Unlike yesterday, when the police were trying in vain to interrogate her until this case made sense, Lana is out of questioning and available to chat. Phoenix first makes sure to wag his judgmental finger in her face about her heinous crime, and Lana has zero fucks to give about his opinion. In some kind of attempt to make her feel shitty about it, Phoenix goes, “Lana. Ema told me about you. About how you were a detective two years ago, and how the SL-9 Incident was the reason for your transfer to the Prosecutor’s Office.” That is not at all what Ema said. She only said that after the case Lana was transferred. I hate it when Phoenix asspulls details like this and then turns out to be exactly fucking right. Because he is, and Lana agrees to tell him about her career change.

'I...missed the Four Non Blondes reunion tour?'

‘I…missed the Four Non Blondes reunion tour?’

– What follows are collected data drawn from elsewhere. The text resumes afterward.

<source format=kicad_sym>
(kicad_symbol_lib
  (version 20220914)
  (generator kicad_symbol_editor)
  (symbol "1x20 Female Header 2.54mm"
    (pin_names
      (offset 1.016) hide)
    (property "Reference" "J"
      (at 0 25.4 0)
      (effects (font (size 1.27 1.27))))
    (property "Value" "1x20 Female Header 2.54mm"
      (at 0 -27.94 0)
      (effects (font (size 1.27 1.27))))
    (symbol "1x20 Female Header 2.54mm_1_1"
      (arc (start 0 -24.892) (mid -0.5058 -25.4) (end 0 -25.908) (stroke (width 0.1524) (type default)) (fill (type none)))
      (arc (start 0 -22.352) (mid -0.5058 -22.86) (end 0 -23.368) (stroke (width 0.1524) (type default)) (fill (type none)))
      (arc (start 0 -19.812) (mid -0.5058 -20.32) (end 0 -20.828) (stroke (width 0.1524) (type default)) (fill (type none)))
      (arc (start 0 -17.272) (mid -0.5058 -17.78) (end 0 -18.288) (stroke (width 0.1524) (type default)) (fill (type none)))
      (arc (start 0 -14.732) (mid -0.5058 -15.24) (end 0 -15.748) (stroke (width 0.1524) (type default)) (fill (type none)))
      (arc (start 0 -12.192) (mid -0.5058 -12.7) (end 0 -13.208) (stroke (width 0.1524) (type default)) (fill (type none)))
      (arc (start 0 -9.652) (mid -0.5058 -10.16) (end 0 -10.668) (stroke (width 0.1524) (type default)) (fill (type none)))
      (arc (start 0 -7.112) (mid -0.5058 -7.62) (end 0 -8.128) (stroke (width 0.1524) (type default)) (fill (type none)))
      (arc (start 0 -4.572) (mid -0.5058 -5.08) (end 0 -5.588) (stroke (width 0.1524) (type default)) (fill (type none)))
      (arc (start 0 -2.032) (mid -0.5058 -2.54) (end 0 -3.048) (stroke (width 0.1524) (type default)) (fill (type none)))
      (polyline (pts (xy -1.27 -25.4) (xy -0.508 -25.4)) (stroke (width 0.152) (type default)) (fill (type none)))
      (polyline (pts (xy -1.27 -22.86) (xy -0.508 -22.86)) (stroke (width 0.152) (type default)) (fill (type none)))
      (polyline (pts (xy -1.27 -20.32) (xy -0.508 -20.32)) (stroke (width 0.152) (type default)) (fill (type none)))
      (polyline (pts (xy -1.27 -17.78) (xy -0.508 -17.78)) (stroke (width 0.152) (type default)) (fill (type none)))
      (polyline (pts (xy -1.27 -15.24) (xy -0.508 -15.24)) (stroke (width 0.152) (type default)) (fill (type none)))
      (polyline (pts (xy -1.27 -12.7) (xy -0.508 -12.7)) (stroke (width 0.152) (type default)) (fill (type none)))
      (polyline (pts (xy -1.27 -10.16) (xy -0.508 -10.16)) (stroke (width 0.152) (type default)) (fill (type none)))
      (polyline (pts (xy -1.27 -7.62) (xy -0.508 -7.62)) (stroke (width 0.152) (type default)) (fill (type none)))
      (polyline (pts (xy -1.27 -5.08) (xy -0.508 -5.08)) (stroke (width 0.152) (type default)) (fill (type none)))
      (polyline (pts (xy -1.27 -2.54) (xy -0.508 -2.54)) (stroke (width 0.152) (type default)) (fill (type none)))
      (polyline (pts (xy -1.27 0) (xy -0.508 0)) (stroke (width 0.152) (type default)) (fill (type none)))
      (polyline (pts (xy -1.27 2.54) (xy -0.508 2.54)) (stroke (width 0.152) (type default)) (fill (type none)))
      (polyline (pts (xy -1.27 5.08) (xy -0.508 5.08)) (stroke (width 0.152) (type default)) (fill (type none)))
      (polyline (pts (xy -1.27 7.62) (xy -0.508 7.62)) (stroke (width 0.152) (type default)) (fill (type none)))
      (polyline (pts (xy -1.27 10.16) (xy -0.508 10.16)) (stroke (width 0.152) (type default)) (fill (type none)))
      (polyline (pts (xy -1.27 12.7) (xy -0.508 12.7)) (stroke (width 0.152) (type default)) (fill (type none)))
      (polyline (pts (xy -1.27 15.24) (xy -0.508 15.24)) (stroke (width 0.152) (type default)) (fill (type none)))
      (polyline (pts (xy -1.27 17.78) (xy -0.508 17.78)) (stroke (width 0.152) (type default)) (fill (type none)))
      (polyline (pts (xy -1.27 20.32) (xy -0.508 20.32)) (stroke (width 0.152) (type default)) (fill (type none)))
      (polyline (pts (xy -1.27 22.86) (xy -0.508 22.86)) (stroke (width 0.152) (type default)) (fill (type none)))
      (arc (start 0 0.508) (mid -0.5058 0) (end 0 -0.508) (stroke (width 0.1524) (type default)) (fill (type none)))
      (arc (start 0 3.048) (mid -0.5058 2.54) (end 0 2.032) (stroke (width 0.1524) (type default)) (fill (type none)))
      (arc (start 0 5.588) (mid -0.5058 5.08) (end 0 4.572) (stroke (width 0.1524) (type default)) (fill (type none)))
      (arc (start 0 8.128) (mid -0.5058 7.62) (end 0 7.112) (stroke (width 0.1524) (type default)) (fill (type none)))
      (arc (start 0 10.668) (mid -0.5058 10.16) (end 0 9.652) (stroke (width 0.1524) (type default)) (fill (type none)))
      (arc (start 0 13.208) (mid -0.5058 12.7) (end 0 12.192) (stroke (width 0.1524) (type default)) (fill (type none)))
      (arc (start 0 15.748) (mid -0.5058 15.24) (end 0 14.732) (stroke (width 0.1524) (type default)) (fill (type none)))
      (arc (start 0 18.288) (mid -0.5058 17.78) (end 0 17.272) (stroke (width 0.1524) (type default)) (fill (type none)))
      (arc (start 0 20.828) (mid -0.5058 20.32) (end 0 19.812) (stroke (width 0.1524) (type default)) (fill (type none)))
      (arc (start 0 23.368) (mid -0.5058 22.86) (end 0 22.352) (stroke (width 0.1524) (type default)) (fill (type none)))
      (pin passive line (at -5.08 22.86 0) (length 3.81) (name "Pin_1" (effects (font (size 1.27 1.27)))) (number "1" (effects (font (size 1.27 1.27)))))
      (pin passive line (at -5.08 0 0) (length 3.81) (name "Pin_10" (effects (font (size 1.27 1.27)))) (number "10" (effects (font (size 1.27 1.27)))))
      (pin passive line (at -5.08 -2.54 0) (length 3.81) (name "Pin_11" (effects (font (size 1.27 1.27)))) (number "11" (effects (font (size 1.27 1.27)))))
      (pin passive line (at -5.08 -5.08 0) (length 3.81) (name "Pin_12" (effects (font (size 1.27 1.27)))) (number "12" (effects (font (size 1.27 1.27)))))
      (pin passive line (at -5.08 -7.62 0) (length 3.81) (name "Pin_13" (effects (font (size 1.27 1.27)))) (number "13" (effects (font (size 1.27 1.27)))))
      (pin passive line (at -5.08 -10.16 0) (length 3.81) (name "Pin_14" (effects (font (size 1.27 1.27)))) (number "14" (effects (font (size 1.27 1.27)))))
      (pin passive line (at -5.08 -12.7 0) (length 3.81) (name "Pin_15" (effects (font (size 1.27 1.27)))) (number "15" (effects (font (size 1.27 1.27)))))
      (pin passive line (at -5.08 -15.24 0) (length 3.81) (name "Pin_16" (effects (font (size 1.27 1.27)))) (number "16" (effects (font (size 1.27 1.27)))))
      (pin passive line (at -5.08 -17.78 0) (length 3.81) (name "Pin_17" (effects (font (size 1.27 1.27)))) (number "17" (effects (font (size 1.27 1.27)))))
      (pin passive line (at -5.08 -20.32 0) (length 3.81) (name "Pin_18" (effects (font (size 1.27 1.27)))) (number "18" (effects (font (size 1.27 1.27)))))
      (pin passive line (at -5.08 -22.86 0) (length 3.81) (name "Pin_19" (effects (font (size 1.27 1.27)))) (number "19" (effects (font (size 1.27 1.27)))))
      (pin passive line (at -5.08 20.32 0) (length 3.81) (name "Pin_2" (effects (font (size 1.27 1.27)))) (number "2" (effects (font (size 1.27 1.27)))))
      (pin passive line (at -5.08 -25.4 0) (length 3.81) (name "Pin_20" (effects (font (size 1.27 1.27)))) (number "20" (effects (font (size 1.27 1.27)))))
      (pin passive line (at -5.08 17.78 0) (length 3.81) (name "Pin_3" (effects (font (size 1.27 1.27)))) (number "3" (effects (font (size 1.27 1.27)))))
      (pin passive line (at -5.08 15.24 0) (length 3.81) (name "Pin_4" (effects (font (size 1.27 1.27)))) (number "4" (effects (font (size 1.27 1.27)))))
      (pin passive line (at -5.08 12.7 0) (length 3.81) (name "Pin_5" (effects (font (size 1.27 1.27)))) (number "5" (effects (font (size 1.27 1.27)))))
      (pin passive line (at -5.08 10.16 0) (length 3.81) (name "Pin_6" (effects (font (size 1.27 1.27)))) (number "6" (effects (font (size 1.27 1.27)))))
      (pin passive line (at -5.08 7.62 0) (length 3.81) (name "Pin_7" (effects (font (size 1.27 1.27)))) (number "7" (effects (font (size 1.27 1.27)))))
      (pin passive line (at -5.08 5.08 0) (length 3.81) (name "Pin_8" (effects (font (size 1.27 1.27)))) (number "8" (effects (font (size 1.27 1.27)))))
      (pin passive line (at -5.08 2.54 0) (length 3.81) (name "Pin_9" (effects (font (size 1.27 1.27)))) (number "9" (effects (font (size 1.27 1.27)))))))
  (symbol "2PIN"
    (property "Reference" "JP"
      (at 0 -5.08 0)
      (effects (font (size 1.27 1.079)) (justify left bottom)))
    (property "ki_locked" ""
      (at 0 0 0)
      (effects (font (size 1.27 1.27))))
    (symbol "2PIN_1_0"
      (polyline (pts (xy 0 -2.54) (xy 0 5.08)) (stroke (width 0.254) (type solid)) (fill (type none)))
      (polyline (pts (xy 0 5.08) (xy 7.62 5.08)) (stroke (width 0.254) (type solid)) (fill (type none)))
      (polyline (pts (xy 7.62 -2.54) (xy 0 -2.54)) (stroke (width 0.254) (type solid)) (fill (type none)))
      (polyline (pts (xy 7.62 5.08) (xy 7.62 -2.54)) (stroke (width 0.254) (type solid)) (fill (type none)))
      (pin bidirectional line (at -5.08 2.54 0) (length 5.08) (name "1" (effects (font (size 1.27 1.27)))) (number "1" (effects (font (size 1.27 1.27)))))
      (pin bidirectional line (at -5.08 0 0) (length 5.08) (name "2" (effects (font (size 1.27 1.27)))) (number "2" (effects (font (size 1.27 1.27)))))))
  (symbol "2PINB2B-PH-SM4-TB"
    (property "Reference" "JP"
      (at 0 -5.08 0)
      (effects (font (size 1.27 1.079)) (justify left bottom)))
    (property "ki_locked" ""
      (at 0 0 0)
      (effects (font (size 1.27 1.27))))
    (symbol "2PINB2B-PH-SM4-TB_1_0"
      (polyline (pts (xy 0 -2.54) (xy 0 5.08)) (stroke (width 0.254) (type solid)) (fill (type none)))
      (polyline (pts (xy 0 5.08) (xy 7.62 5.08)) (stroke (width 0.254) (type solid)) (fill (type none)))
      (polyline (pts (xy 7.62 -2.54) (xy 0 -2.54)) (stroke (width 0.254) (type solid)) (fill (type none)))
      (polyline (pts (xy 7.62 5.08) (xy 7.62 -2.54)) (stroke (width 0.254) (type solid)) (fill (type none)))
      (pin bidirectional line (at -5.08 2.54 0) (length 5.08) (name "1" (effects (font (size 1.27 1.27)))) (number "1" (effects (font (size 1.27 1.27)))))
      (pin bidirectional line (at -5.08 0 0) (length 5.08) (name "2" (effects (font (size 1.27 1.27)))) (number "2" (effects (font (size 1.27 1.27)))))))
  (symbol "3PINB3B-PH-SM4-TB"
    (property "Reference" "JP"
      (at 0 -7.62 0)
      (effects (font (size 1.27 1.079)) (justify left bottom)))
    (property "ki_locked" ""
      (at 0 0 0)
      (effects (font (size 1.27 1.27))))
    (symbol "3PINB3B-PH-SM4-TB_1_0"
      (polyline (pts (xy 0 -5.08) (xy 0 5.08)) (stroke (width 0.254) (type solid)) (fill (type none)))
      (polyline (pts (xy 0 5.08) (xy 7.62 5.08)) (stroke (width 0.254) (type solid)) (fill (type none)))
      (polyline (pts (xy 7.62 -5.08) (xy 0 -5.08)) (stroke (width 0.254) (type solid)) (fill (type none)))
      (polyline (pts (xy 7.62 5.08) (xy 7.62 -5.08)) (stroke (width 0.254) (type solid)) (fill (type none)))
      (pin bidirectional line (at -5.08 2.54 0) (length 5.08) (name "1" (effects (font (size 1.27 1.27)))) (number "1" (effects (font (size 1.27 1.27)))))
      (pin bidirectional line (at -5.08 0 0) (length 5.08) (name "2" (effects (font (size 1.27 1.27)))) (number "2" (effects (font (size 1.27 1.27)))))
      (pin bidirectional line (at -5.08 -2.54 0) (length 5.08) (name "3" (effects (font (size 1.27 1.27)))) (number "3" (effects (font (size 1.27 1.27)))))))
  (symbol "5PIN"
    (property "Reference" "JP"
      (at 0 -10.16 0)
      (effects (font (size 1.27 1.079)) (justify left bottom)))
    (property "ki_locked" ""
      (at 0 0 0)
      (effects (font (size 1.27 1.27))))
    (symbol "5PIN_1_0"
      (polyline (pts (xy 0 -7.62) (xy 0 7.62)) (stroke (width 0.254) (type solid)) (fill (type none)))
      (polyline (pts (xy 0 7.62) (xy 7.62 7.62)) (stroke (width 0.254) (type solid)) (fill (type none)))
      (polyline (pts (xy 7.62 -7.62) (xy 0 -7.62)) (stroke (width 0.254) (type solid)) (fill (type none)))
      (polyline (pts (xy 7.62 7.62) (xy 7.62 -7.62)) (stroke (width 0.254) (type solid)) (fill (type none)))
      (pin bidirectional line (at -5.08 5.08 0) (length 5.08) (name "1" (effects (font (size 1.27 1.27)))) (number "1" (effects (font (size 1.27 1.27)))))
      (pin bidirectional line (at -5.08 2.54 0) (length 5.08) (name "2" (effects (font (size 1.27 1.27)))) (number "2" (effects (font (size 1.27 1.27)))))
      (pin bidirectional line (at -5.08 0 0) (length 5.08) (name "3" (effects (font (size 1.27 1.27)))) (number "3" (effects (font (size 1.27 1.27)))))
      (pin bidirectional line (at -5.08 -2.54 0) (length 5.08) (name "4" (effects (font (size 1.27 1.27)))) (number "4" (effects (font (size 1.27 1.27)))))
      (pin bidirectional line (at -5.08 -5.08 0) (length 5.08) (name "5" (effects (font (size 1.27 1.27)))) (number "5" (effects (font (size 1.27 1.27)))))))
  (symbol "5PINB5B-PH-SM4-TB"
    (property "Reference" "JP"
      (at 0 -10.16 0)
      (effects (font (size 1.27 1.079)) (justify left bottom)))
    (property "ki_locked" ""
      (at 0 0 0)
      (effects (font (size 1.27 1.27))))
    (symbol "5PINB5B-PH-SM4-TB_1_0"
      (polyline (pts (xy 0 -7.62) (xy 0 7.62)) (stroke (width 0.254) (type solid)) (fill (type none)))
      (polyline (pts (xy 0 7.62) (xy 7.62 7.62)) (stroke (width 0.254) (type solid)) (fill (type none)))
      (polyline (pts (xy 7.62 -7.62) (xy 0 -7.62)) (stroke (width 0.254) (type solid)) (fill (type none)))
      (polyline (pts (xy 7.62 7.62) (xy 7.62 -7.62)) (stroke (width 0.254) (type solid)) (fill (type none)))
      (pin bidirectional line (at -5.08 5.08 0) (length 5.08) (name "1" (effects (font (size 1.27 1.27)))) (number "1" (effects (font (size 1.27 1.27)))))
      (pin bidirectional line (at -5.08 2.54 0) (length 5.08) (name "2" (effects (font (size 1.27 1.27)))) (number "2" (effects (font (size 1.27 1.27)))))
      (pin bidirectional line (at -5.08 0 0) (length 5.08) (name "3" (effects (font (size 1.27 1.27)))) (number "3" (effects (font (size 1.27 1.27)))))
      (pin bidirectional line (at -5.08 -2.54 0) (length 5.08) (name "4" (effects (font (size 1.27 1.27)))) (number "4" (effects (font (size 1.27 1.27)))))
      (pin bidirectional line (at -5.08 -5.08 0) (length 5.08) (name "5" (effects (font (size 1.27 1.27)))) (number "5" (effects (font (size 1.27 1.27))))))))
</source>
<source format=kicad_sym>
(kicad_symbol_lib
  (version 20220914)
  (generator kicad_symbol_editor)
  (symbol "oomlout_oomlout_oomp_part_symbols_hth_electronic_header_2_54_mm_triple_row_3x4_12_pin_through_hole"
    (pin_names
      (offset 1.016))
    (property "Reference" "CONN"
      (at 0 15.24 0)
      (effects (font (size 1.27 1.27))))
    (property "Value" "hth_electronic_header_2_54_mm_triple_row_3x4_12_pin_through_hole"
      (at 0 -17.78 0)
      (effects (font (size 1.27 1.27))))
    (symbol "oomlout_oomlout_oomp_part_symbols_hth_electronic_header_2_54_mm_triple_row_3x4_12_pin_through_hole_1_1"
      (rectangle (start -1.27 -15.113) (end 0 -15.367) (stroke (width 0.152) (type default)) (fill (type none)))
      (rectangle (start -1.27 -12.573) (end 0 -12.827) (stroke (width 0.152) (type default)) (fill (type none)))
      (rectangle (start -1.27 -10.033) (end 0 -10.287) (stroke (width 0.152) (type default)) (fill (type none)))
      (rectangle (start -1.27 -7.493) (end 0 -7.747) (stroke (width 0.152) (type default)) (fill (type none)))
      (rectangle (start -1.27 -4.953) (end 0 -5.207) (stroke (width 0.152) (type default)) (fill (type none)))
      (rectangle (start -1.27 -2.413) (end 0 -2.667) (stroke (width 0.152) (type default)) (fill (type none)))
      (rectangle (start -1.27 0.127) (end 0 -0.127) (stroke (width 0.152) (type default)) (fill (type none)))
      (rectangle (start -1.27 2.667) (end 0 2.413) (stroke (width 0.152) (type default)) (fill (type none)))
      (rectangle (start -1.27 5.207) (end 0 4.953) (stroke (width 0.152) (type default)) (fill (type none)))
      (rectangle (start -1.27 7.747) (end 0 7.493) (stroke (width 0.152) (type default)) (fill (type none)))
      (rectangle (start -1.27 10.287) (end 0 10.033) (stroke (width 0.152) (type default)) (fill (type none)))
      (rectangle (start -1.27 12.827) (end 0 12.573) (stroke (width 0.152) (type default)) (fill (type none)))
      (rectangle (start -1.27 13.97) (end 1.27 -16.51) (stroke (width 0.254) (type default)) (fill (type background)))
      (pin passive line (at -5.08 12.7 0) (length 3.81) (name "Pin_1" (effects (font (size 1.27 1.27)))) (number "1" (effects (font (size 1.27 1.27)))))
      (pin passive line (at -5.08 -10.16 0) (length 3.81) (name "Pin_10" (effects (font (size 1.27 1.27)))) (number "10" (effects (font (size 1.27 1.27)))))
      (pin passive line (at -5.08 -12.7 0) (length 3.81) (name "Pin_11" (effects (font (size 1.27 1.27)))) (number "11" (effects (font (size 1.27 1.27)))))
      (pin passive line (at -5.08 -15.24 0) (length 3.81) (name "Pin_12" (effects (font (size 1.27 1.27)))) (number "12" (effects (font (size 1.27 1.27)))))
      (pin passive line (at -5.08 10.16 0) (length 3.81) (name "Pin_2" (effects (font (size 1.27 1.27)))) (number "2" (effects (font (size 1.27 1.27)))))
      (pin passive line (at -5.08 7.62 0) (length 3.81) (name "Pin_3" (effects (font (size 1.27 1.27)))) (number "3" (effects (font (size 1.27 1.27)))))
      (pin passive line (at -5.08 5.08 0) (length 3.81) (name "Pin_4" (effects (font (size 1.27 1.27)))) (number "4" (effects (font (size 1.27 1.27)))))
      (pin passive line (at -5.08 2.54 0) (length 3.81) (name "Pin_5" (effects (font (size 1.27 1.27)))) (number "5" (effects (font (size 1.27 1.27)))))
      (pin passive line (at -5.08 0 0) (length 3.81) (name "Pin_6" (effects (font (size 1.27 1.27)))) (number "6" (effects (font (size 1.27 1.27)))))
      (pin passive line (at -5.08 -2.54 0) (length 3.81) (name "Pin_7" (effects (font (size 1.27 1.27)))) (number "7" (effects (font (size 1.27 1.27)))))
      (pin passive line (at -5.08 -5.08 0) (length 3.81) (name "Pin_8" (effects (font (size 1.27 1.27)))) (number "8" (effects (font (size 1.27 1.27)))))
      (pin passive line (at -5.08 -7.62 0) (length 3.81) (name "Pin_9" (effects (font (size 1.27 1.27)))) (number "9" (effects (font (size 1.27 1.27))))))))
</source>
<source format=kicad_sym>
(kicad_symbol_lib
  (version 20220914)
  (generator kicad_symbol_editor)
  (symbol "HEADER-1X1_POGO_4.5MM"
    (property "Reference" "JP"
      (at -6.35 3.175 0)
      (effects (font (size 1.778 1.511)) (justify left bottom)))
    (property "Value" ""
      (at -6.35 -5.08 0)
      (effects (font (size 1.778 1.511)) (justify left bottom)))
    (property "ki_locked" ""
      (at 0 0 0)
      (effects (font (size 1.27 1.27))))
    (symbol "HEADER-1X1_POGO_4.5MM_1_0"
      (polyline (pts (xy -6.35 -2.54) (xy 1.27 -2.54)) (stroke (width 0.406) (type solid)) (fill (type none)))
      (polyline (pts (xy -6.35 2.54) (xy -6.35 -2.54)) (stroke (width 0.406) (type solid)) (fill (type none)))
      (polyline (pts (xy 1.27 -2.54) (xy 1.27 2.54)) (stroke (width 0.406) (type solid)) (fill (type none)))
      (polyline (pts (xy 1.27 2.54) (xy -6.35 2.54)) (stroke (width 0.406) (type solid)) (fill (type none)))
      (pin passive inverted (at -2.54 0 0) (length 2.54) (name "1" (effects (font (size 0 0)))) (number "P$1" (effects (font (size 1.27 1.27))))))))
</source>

First, Phoenix and Lana rehash the events of today’s trial. “Evidence from that case was stolen…” Lana murmurs. “I expected as much. I know how obsessive Officer Marshall can be.” But Marshall didn’t even succeed in stealing that evidence, which he admitted in front of everyone. But enough about that, because nothing about the events in the evidence room managed to not be stupid. Ema laments that the Joe Darke trial wasn’t “fair,” and shouts, “I believed in you, Lana! I believed that no matter what happened, you’d always stick to the truth!” Ema had THE HEART THAT BELIEVES in her duplicitous bitch of a sister! Lana answers, just as melodramatically, “At that trial two years ago…I sold my soul.” Even Phoenix, who loves him some melodrama, is all, “Whatever, Lady Macbeth, you still allegedly stabbed a guy.” Lana refuses to comment on this, and it’s getting sufficiently ridiculous that she won’t talk to her own sister and lawyer about it that she finally has to admit, in the hopes that they will stop asking, “Ema… This doesn’t involve just me.” But who else could possibly be involved? I swear, Phoenix is this close to asking if she means Edgeworth.

Anyway, regarding Lana’s career switch, she confirms she was a detective at the time of SL-9, and Ema gushes with a fervor she usually reserves for Edgeworth, “She was amazing! They still talk about all the cases she and Chief Gant cracked together!” This bombshell–only to Phoenix, of course–is accompanied by a glamour shot of the two detectives, each wearing slightly modified versions of their current ensembles. Gant’s crucifix tie is missing, as are Lana’s fancy shoulder pads. Phoenix is like, “DURRRR, you mean THAT Chief Gant?” Lana says he was “the Vice-Head of Criminal Affairs” back then, but he still worked cases. Marshall called Gant the “Chief Detective” in his testimony, so I guess this means Gant used to do the same job as the Head/Chief Detective who invented the Blue Badger. Something tells me their respective leadership styles are different. Also, sweet Jesus, does somebody need to rein in all these fucking titles. Damon Gant, first of his name, King of the Andals, the Rhoynar, and the First Men!